CNBC forecasted that Powell's confirmation hearing will be the 'highlight' to confirm the Fed's response to inflation. If Powell, who has leaned hawkish since President Joe Biden's renomination, delivers tough remarks, the market could be further shocked.


Coincidentally, on the 12th, a day after Powell's speech, the December Consumer Price Index (CPI) from last year will be released. If the CPI soars above the expected 7%, it is highly likely to further heighten concerns about rate hikes.


Progressive Economists Also Criticize Fed's Response

Experts have already criticized the Fed's response to the sharp rise in inflation. At the annual meeting of the American Economic Association (AEA) held on the 7th, economists gathered regardless of progressive or conservative camps, all expressed concerns about inflation.


Lawrence Summers, former Treasury Secretary and a Democrat supporter but critical of the Biden administration's economic policies; Jason Furman, Harvard professor who has been an absolute supporter of the current administration's economic policies; and John Taylor, Stanford professor and Republican known for the 'Taylor Rule,' all emphasized responding to inflation through rate hikes regardless of political affiliation.


Professor Summers argued that interest rates need to be raised significantly over the next year and a half. He said, "Inflation will not stay at 7%, but it would be surprising if it falls to 2%."


Pro-Biden Furman forecasted that the core Personal Consumption Expenditures (PCE) price index will rise by 3.2% this year. This is significantly higher than the Fed's forecast last month of a 2.7% increase in PCE for this year.


Alan Blinder, Princeton professor and former Fed Vice Chairman under the Bill Clinton administration, also said, "It may take time for bottleneck inflation to ease." He criticized the Fed for being slow to recognize inflationary pressures.

One Day Before US Inflation Data, Powell's Hearing... Market May Shock More If Hawkish on Tightening View original image


The stance of Republican-leaning professors was similar. Professor Taylor argued that the Fed is already behind in responding to inflation and that the benchmark interest rate should be between 3% and 6%. Glenn Hubbard, Columbia University professor and Republican, expressed skepticism about whether the Fed's three rate hikes projected for this year will ease inflationary pressures, issuing an unusual warning that "the Fed will need to be lucky and smart."


Bloomberg reported that Joseph Stiglitz, Nobel laureate and Columbia professor, argued that inflation cannot be curbed by rate hikes alone amid supply chain disruptions, but this view remained a minority opinion.


US Treasury Yields Rise to 1.8%

The market is paying close attention to Treasury yields and the direction of the US stock market. Last week, as the 10-year US Treasury yield rose to 1.8%, the market, especially the Nasdaq, plunged. Leo Grohoski, Chief Investment Officer at BNY Mellon, forecasted, "The 10-year US Treasury yield could rise to 2.25% by the end of this year."

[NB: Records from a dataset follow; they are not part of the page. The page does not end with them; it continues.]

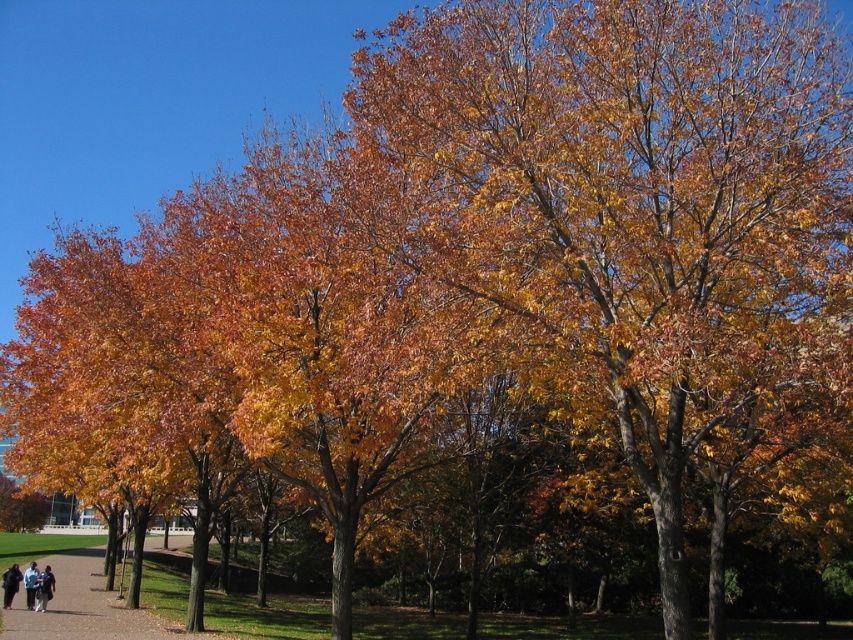
Is point (39, 608) positioned after point (4, 584)?

No, it is not.

Does dark blue jeans at lower left have a lesser width compared to dark brown leather jacket at lower left?

Indeed, dark blue jeans at lower left has a lesser width compared to dark brown leather jacket at lower left.

I want to click on dark blue jeans at lower left, so click(44, 588).

At what (x,y) coordinates should I click in order to perform the action: click on dark blue jeans at lower left. Please return your answer as a coordinate pair (x, y). This screenshot has height=640, width=853. Looking at the image, I should click on (44, 588).

Does dark blue jeans at lower left appear over light blue denim jacket at lower left?

Yes.

Who is taller, dark blue jeans at lower left or light blue denim jacket at lower left?

With more height is light blue denim jacket at lower left.

The width and height of the screenshot is (853, 640). I want to click on dark blue jeans at lower left, so click(x=44, y=588).

Locate an element on the screen. The width and height of the screenshot is (853, 640). dark blue jeans at lower left is located at coordinates (44, 588).

Can you confirm if dark brown leather jacket at lower left is positioned below light blue denim jacket at lower left?

Actually, dark brown leather jacket at lower left is above light blue denim jacket at lower left.

Is dark brown leather jacket at lower left positioned at the back of light blue denim jacket at lower left?

Yes, it is behind light blue denim jacket at lower left.

Is point (15, 580) less distant than point (25, 602)?

Yes, it is in front of point (25, 602).

What are the coordinates of `dark brown leather jacket at lower left` in the screenshot? It's located at (10, 582).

However, there are also expectations that further increases in Treasury yields this week may be limited. Some bargain buying has been observed, and the fact that rising yields could slow the US economy is also cited as a factor that could cap further increases.


The start of corporate earnings announcements is another factor to watch. FactSet expects the net profit growth rate of S&P 500 constituent companies for the fourth quarter of last year to be 21.7%. The net profit margin of S&P 500 companies soared to 91.1% in the second quarter but fell to 39.8% in the third quarter.

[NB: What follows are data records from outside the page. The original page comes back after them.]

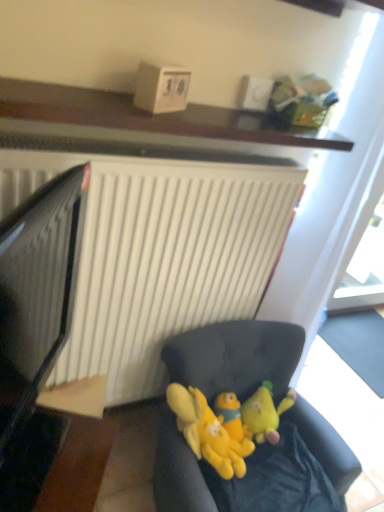
Question: Is black glossy computer monitor at left in front of soft fabric couch at lower center?

Choices:
 (A) no
 (B) yes

Answer: (B)

Question: Can soft fabric couch at lower center be found inside black glossy computer monitor at left?

Choices:
 (A) no
 (B) yes

Answer: (A)

Question: Can you see black glossy computer monitor at left touching soft fabric couch at lower center?

Choices:
 (A) yes
 (B) no

Answer: (B)

Question: Considering the relative sizes of black glossy computer monitor at left and soft fabric couch at lower center in the image provided, is black glossy computer monitor at left thinner than soft fabric couch at lower center?

Choices:
 (A) yes
 (B) no

Answer: (A)

Question: Is black glossy computer monitor at left smaller than soft fabric couch at lower center?

Choices:
 (A) yes
 (B) no

Answer: (A)

Question: Is wooden shelf at upper center inside the boundaries of yellow plush toy at center, the second toy viewed from the right, or outside?

Choices:
 (A) inside
 (B) outside

Answer: (B)

Question: In terms of height, does wooden shelf at upper center look taller or shorter compared to yellow plush toy at center, the second toy viewed from the right?

Choices:
 (A) tall
 (B) short

Answer: (B)

Question: From a real-world perspective, is wooden shelf at upper center above or below yellow plush toy at center, marked as the second toy in a left-to-right arrangement?

Choices:
 (A) above
 (B) below

Answer: (A)

Question: Would you say wooden shelf at upper center is to the left or to the right of yellow plush toy at center, the second toy viewed from the right, in the picture?

Choices:
 (A) right
 (B) left

Answer: (B)

Question: Is yellow plush toys at center, positioned as the 3th toy in right-to-left order, wider or thinner than black glossy computer monitor at left?

Choices:
 (A) thin
 (B) wide

Answer: (B)

Question: From the image's perspective, is yellow plush toys at center, positioned as the 3th toy in right-to-left order, located above or below black glossy computer monitor at left?

Choices:
 (A) below
 (B) above

Answer: (A)

Question: Considering the positions of point (190, 426) and point (26, 318), is point (190, 426) closer or farther from the camera than point (26, 318)?

Choices:
 (A) closer
 (B) farther

Answer: (A)

Question: Is yellow plush toys at center, positioned as the 3th toy in right-to-left order, in front of or behind black glossy computer monitor at left in the image?

Choices:
 (A) behind
 (B) front

Answer: (A)

Question: Considering the positions of point (4, 88) and point (233, 471), is point (4, 88) closer or farther from the camera than point (233, 471)?

Choices:
 (A) closer
 (B) farther

Answer: (A)

Question: Considering the positions of wooden shelf at upper center and yellow plush toys at center, placed as the 1th toy when sorted from left to right, in the image, is wooden shelf at upper center wider or thinner than yellow plush toys at center, placed as the 1th toy when sorted from left to right,?

Choices:
 (A) wide
 (B) thin

Answer: (A)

The Wall Street Journal analyzed that although corporate net profit margins, which had surged due to the base effect from the COVID-19 pandemic, are declining, they remain higher than average.



The question is whether inflation will lead to deteriorating profitability. In that case, the stock market could face even more turmoil. Jimmy Chung, Chief Investment Officer (CIO) of Rockefeller Global Family Office, explained, "It is a very difficult time for companies to forecast their future business," adding, "Costs have generally risen significantly compared to this time last year."


This content was produced with the assistance of AI translation services.